## Trecho da página
A senhora faz parte de um grupo de vítimas da ditadura que protocolou ações contra a decisão de Bolsonaro de homenagear o aniversário do golpe. O que essas ações representam, exatamente?

Amelinha Teles: A primeira proposta delas é defender o estado democrático de direito e a democracia, e o próprio corpo constitucional que não permite tortura e garante o direito à vida. A atitude irresponsável dele é também inconstitucional, então temos que fazer com que a lei seja cumprida.

Fomos direto com uma liminar no mandado de segurança. Temos direito a uma sociedade com liberdades políticas e de manifestação. A gente viu tudo isso sendo ameaçado na medida que ele faz uma convocação desse tipo, ignorando que houve uma ditadura que durou 21 anos que é reconhecida internacionalmente.

Caso o presidente realmente faça alguma homenagem, vocês consideram possível alguma ação consistente contra ele no Congresso? O Ministério Público lembrou que celebrar o golpe pode ser considerado crime de responsabilidade.

Não discutimos isso ainda. Só queremos que não haja comemoração. O fato histórico, do golpe militar fazer 55 anos, deve ser lembrado e reconstituído, inclusive nos quartéis, como forma de pensar que foram gravíssimas as violações de direitos humanos provocadas por esse golpe. O desdobramento disso foi a implantação de um Estado terrorista, em que opositores foram assassinados e sepultados, muitos não encontrados até hoje.

Estamos preocupados com uma pedagogia da verdade, que considera que a verdade deve ser trazida à tona para que outros setores da população tomem consciência história do que aconteceu. Essa não deve ser uma forma de governar o Brasil.

Na sua opinião, Bolsonaro se fortalece ou se enfraquece com declaração de apoio à ditadura?

É uma demonstração de fraqueza. Por mais que você questione o processo eleitoral, o resultado dele considerou o Estado de democracia. As pessoas que o escolheram como presidente fizeram em nome dessa democracia, assim como as que não o quiseram. Esse é o respeito da vontade popular.

Agora, ele precisa respeitar os próprios eleitores e considerar reconhecer que é presidente da República para todos. Com uma atitude dessa, ele perde força política e a autoridade que foi legitimada no voto. Os próprios militares estão com muito mais bom senso do que ele, porque viram que a declaração foi um absurdo.

O Ministro da Defesa, general Fernando Azevedo e Silva, declarou que refutava o termo “comemoração”, mas que a data precisa ser explicada aos mais jovens. Para a senhora, o que dizer aos mais jovens, afinal, sobre o que foi esse período?

## As tarefas
1/ Responda com base na entrevista sobre o aniversário do golpe:
(a) Quantos anos durou a ditadura, segundo a entrevistada?
(b) Com que medida judicial o grupo foi direto à Justiça?
(c) Que termo o Ministro da Defesa declarou refutar?
2/ Dê prosseguimento à entrevista sobre o aniversário do golpe, começando logo após a última pergunta feita à entrevistada.

## Dados fornecidos
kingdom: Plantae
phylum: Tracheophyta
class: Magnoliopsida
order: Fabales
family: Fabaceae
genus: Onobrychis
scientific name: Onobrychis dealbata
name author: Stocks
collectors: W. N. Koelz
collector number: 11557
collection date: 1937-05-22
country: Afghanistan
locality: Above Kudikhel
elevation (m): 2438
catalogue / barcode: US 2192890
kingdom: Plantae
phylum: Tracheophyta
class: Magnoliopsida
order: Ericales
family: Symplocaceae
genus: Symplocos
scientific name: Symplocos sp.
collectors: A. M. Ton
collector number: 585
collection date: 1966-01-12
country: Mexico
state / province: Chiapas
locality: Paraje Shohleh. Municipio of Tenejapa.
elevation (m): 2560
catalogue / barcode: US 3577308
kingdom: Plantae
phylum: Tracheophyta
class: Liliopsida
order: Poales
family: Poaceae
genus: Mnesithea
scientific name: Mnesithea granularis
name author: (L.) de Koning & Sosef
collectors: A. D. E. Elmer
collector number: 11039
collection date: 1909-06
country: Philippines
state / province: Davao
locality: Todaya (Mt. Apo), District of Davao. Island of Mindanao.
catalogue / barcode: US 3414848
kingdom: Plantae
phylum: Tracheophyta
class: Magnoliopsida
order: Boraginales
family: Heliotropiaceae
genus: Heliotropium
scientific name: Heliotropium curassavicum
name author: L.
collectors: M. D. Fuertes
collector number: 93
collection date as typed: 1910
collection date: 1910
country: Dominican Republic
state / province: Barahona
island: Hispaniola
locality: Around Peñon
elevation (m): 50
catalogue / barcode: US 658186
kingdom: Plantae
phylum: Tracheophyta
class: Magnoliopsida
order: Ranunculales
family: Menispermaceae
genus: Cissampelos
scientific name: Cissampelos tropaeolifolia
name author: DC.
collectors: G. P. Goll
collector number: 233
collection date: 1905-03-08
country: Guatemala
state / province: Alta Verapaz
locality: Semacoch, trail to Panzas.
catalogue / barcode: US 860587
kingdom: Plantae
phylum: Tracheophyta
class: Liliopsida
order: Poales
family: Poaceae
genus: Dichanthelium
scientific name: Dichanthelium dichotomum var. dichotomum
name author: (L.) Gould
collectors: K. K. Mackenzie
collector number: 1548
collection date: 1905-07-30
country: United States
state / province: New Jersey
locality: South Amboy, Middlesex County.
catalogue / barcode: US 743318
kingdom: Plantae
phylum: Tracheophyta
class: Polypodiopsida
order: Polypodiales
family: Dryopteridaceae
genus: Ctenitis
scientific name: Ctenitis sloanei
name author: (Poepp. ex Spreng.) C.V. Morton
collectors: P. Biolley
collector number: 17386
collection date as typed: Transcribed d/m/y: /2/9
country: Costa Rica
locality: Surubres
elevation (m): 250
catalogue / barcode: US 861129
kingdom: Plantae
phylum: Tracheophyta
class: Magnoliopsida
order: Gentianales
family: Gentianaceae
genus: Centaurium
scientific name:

## Respostas escritas
1/
(a) Durou 21 anos.
(b) O grupo foi direto com uma liminar no mandado de segurança.
(c) Ele declarou refutar o termo "comemoração".

2/
Temos que lembrar o fato histórico, e quão nefasto foi para o desenvolvimento do Brasil. Temos dívida, ainda, com aquele período. A ditadura acabou com altíssima inflação e desempregos, então ela foi desmoralizada por si mesma.

Lembrar do golpe é rememorar também de um tempo trágico que interrompeu vidas, sonhos, esperanças e realizações. Estamos com uma democracia fragilizada e ameaçada. Precisamos lembrar, sim, e não celebrar como feito heróico porque foi um feito vergonhoso. Não é com violência que vamos resolver os problemas históricos, mas sim com o diálogo, com a construção democrática e com respeito aos valores da justiça.

A senhora poderia comentar sobre as ações do governo Bolsonaro em relação à Comissão da Verdade e aos anistiados? A Ministra Damares vem falando sobre uma “caixa preta” da Anistia.

Não existe “caixa preta”. As pessoas que foram anistiadas recebem uma indenização do Estado, que tem uma dívida com elas porque torturou, impediu que elas estudassem e tivessem uma profissão regular. Muitas foram para exílios forçados e banidas de ficarem no Brasil. Outras foram viver na clandestinidade. Esse pagamento não é benefício.

Essa senhora ministra deve procurar conhecer a história, e lembrar que a anistia foi aprovada e editada ainda no período militar, no governo de João Figueiredo. Eu mesma fui anistiada nessa época, e nem todas as pessoas conseguiram porque a anistia não foi ampla, foi parcial – uma conquista em plena ditadura. Ela quer retroceder mais ainda, se o próprio regime reconheceu que tinha cometido tamanha violação dos direitos?

A Constituição de 1988 reconhece o direito às reparações para as vítimas, que devem ser feitas do ponto de vista econômico e político. A Dilma foi uma presa política, e foi torturada. Ela tem que ser anistiada porque está na lei. É uma questão resolvida. Essa ministra tem que resolver o que falta resolver.

Acha que existe o perigo de um revisionismo histórico?

Tem uma ameaça, antes mesmo desse governo, que é a linha do negacionismo e do revisionismo histórico, mas isso nunca conseguiu convencer. Não tem argumentos e não funciona na democracia, o que a história mostra claramente: a ditadura usou tamanha repressão, e mesmo assim caiu do poder por ela mesma.

Acho muito irresponsável colocar as coisas nesse nível. O Brasil já foi condenado pela Corte Internacional dos Direitos Humanos pela repressão contra a Guerrilha do Araguaia, e pelo caso do Herzog. Existe uma cultura e valores democráticos consolidados na humanidade, e por meio deles que se consegue ter um diálogo, e não com o uso da truculência. Esse governo está começando agora, e tem que pensar que tem pelo menos 4 anos pela frente. Será que não pensam nisso, não? A ditadura saiu derrotada. O governo vai seguir esse caminho também?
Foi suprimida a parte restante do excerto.